War and Peace - Leo Tolstoy [521]
XXXII
Forgetting himself from fear, Pierre jumped up and ran back to the battery as the sole refuge from all the horrors that surrounded him.
Just as Pierre was entering the earthworks, he noticed that there was no shooting to be heard on the battery, but some people were doing something there. Pierre had no time to realize who these people were. He saw the senior colonel lying back to him on the rampart, as if studying something below, and saw one soldier he had noticed before, who, tearing away from the people who were holding him by the arm, was shouting “Brothers!”—and he saw something else strange.
But he had no time to realize that the colonel had been killed, that the one shouting “Brothers!” was a prisoner, that before his eyes another soldier was being bayoneted in the back. He had only just run into the earthworks, when a gaunt, yellow man with a sweaty face, in a blue uniform, with a sword in his hand, came charging at him, shouting something. Pierre, instinctively defending himself against the shock, because they were running into each other without seeing it, put his hands out and seized the man (it was a French officer) by the shoulder with one hand and by the throat with the other. The officer, letting go of his sword, seized Pierre by the collar.

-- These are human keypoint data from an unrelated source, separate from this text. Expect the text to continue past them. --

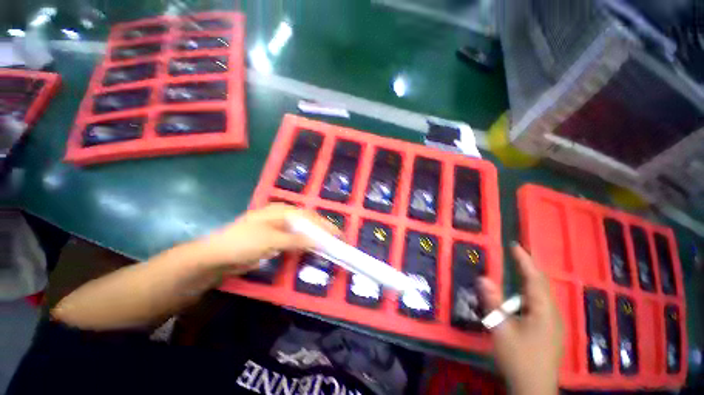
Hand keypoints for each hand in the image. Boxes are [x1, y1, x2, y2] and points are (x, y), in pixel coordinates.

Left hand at [193, 203, 341, 273]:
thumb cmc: (243, 243)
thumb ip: (296, 240)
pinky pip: (294, 240)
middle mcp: (282, 216)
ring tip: (327, 245)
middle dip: (321, 230)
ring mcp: (278, 228)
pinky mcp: (275, 239)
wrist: (216, 257)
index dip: (324, 225)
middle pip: (307, 222)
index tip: (337, 234)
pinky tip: (310, 249)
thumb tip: (318, 241)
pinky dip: (303, 244)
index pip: (309, 216)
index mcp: (282, 211)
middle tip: (335, 240)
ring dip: (314, 237)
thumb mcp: (271, 240)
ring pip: (301, 231)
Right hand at [479, 243, 562, 394]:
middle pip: (541, 285)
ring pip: (542, 295)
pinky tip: (522, 297)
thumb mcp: (502, 330)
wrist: (535, 389)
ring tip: (517, 269)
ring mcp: (553, 324)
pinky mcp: (550, 331)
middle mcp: (552, 314)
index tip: (515, 245)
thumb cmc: (519, 358)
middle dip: (529, 267)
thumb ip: (493, 303)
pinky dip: (530, 293)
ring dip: (530, 280)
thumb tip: (483, 278)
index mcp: (543, 311)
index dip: (524, 260)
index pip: (534, 278)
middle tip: (516, 253)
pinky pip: (540, 305)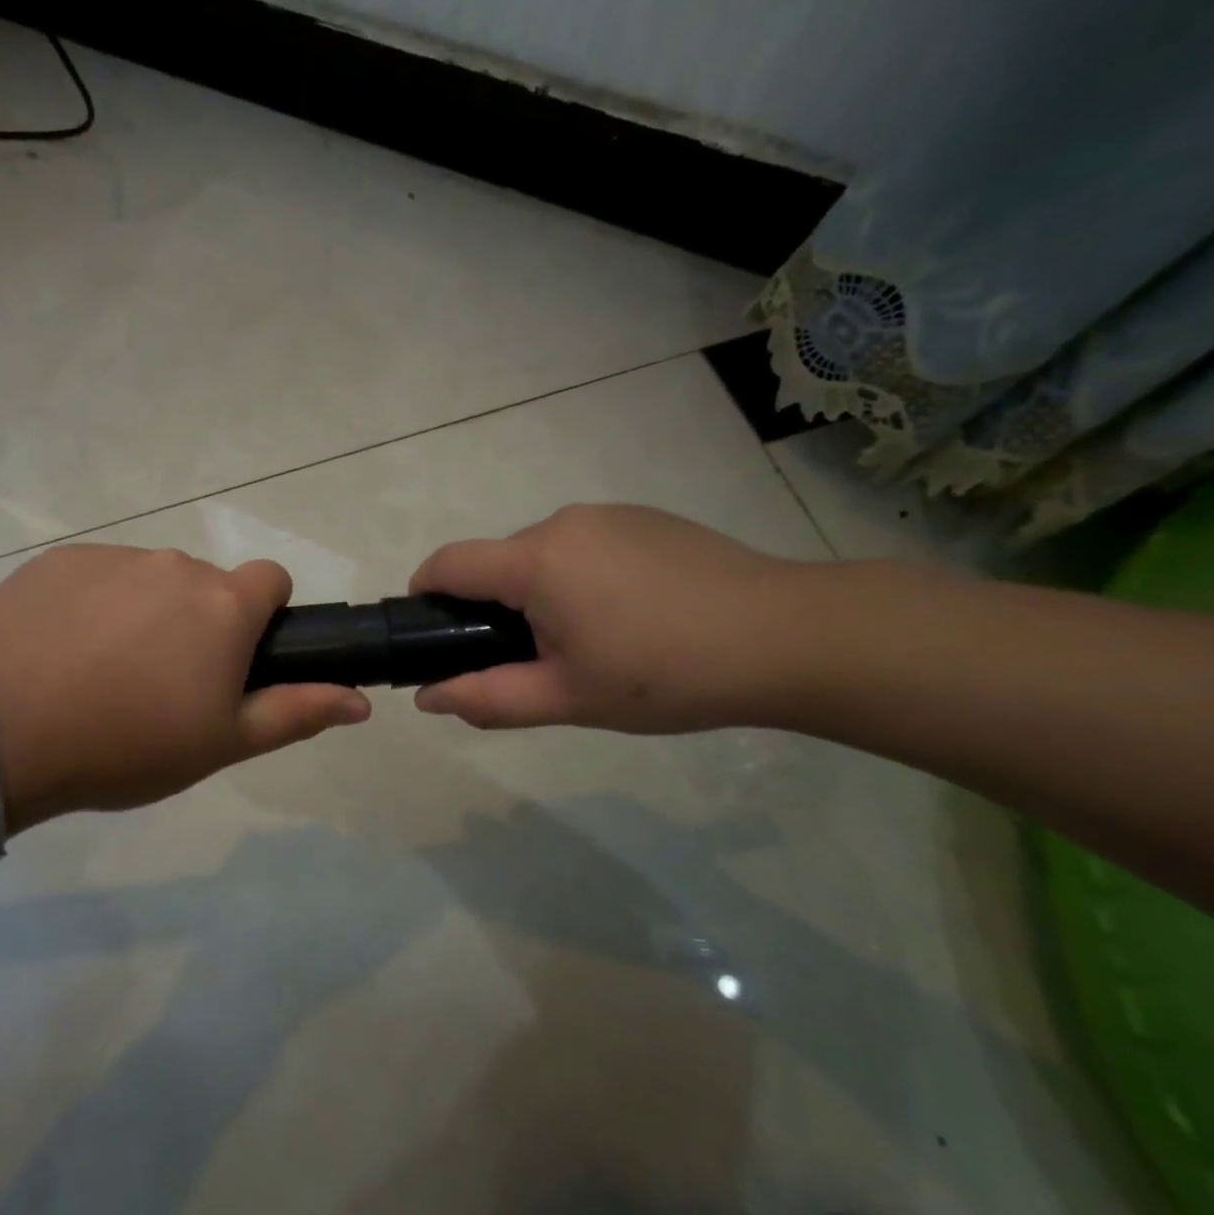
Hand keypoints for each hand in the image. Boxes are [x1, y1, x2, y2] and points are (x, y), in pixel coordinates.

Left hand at [0, 544, 369, 829]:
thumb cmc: (127, 744)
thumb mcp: (222, 742)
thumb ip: (297, 712)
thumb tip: (362, 700)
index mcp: (224, 603)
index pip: (272, 579)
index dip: (264, 618)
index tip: (235, 662)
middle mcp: (175, 564)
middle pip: (208, 585)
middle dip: (201, 623)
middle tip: (163, 685)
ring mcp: (113, 556)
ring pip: (152, 580)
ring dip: (147, 613)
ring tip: (106, 673)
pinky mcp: (59, 559)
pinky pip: (98, 576)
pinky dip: (96, 605)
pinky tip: (64, 653)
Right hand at [407, 504, 815, 733]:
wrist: (788, 637)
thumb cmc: (666, 673)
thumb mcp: (568, 698)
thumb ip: (488, 697)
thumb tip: (428, 696)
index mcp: (535, 560)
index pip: (447, 564)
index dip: (424, 596)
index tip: (433, 636)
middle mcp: (564, 522)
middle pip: (498, 563)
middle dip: (494, 609)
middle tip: (532, 663)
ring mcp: (610, 516)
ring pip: (544, 556)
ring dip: (541, 595)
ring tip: (591, 645)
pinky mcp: (646, 520)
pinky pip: (586, 547)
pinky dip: (581, 579)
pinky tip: (630, 618)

For a few seconds the two men looked with frightened eyes into their mutually alien faces, and both were perplexed about what they had done and what they were to do. “Am I taken prisoner, or have I taken him prisoner?” each of them thought. But evidently the French officer was more inclined to the thought that he had been taken prisoner, because Pierre’s strong hand, moved by involuntary fear, squeezed his throat more and more tightly. The Frenchman wanted to say something, but suddenly a cannonball came whistling, low and terrible, just over their heads, and Pierre fancied that the French officer’s head had been torn off, he ducked so quickly.
Pierre also ducked his head and released his grip. No longer thinking of who had captured whom, the Frenchman ran back to the battery, and Pierre ran down the hill, stumbling over the dead and wounded, who, it seemed to him, tried to catch him by the legs. But before he got all the way down, dense crowds of Russian soldiers appeared before him, who, falling, stumbling, and shouting, ran merrily and stormily up to the battery. (This was the attack which Ermolov took credit for, saying that only his courage and good luck had made possible this exploit, during which he supposedly threw up onto the barrow some St. George Crosses that he had in his pocket.)
The French who had taken the battery fled. Our troops, with shouts of “Hurrah!” chased the French so far beyond the battery that it was hard to stop them.
The prisoners were brought down from the battery, among them a wounded French general, who was surrounded by officers. Crowds of wounded, familiar and unfamiliar to Pierre, Russian and French, with faces disfigured by suffering, walked, crawled, and were carried on stretchers from the battery. Pierre went up on the barrow, where he had spent more than an hour, and of that family circle which had taken him to itself, he found not a single one. There were many dead whom he did not know. But some he recognized. The young little officer sat in the same curled-up way, by the edge of the rampart, in a pool of blood. The red-mugged soldier was still twitching, but they did not take him away.
Pierre ran down.
“No, now they’ll stop it, now they’ll be horrified at what they’ve done!” he thought, aimlessly following behind the crowds of stretchers moving off the battlefield.
But the sun, veiled in smoke, was still high, and ahead, and especially to the left near Semyonovskoe, something seethed in the smoke, and the roar of gunfire, musketry, and cannonades not only did not abate, but intensified to the point of despair, like a straining man crying out with his last strength.